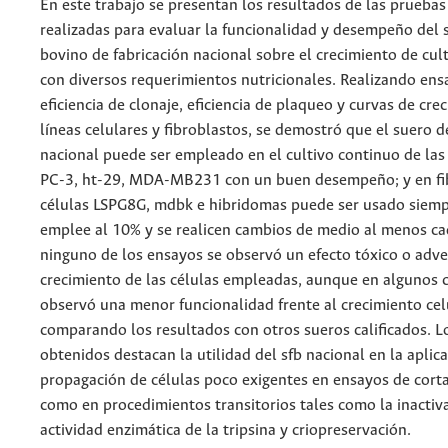
En este trabajo se presentan los resultados de las pruebas
realizadas para evaluar la funcionalidad y desempeño del s
bovino de fabricación nacional sobre el crecimiento de cult
con diversos requerimientos nutricionales. Realizando ens
eficiencia de clonaje, eficiencia de plaqueo y curvas de cre
líneas celulares y fibroblastos, se demostró que el suero d
nacional puede ser empleado en el cultivo continuo de las
PC-3, ht-29, MDA-MB231 con un buen desempeño; y en fib
células LSPG8G, mdbk e hibridomas puede ser usado siemp
emplee al 10% y se realicen cambios de medio al menos ca
ninguno de los ensayos se observó un efecto tóxico o adve
crecimiento de las células empleadas, aunque en algunos 
observó una menor funcionalidad frente al crecimiento cel
comparando los resultados con otros sueros calificados. L
obtenidos destacan la utilidad del sfb nacional en la aplica
propagación de células poco exigentes en ensayos de corta
como en procedimientos transitorios tales como la inactiva
actividad enzimática de la tripsina y criopreservación.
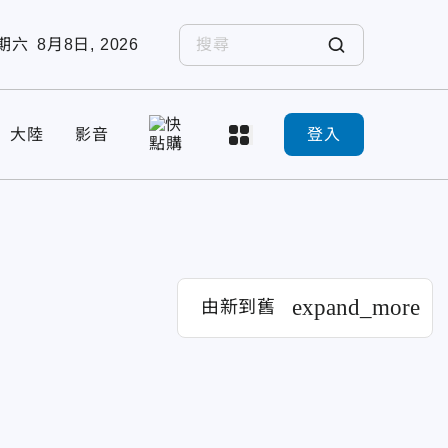
期六
8月8日, 2026
大陸
影音
登入
expand_more
由新到舊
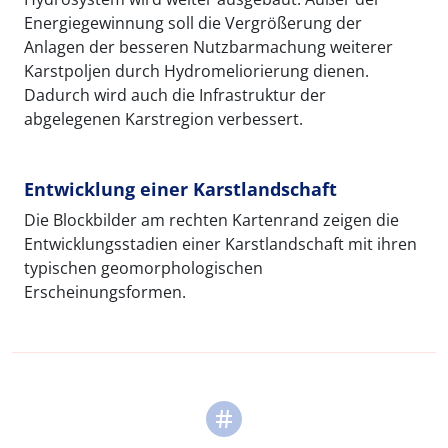
Energiegewinnung soll die Vergrößerung der
Anlagen der besseren Nutzbarmachung weiterer
Karstpoljen durch Hydromeliorierung dienen.
Dadurch wird auch die Infrastruktur der
abgelegenen Karstregion verbessert.
Entwicklung einer Karstlandschaft
Die Blockbilder am rechten Kartenrand zeigen die
Entwicklungsstadien einer Karstlandschaft mit ihren
typischen geomorphologischen
Erscheinungsformen.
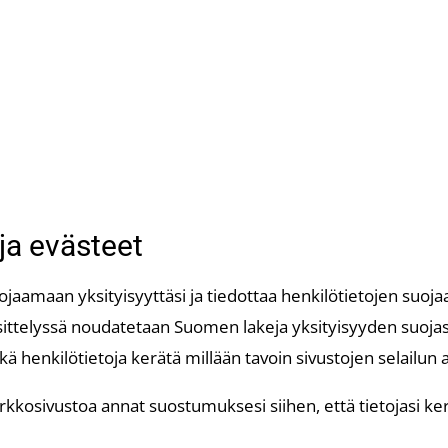
ja evästeet
jaamaan yksityisyyttäsi ja tiedottaa henkilötietojen suo
äsittelyssä noudatetaan Suomen lakeja yksityisyyden suojas
eikä henkilötietoja kerätä millään tavoin sivustojen selailun 
kosivustoa annat suostumuksesi siihen, että tietojasi ker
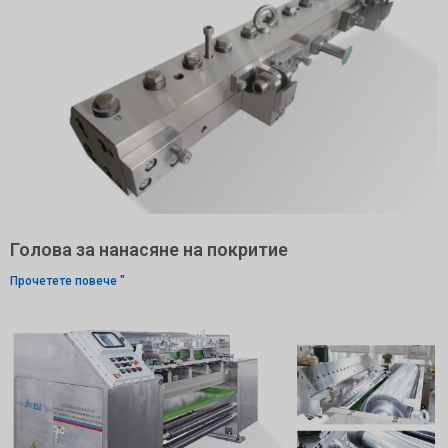
Голова за нанасяне на покритие
Прочетете повече "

▸ INSTRUCTIONS FOR THE TASK:
Drop the images; copy every entry above exactly.

▸ TASK ANSWER:
En este trabajo se presentan los resultados de las pruebas
realizadas para evaluar la funcionalidad y desempeño del s
bovino de fabricación nacional sobre el crecimiento de cult
con diversos requerimientos nutricionales. Realizando ens
eficiencia de clonaje, eficiencia de plaqueo y curvas de cre
líneas celulares y fibroblastos, se demostró que el suero d
nacional puede ser empleado en el cultivo continuo de las
PC-3, ht-29, MDA-MB231 con un buen desempeño; y en fib
células LSPG8G, mdbk e hibridomas puede ser usado siemp
emplee al 10% y se realicen cambios de medio al menos ca
ninguno de los ensayos se observó un efecto tóxico o adve
crecimiento de las células empleadas, aunque en algunos 
observó una menor funcionalidad frente al crecimiento cel
comparando los resultados con otros sueros calificados. L
obtenidos destacan la utilidad del sfb nacional en la aplica
propagación de células poco exigentes en ensayos de corta
como en procedimientos transitorios tales como la inactiva
actividad enzimática de la tripsina y criopreservación.
期六
8月8日, 2026
大陸
影音
登入
expand_more
由新到舊
Energiegewinnung soll die Vergrößerung der
Anlagen der besseren Nutzbarmachung weiterer
Karstpoljen durch Hydromeliorierung dienen.
Dadurch wird auch die Infrastruktur der
abgelegenen Karstregion verbessert.
Entwicklung einer Karstlandschaft
Die Blockbilder am rechten Kartenrand zeigen die
Entwicklungsstadien einer Karstlandschaft mit ihren
typischen geomorphologischen
Erscheinungsformen.
ja evästeet
jaamaan yksityisyyttäsi ja tiedottaa henkilötietojen suo
äsittelyssä noudatetaan Suomen lakeja yksityisyyden suojas
eikä henkilötietoja kerätä millään tavoin sivustojen selailun 
kosivustoa annat suostumuksesi siihen, että tietojasi ker
Голова за нанасяне на покритие
Прочетете повече "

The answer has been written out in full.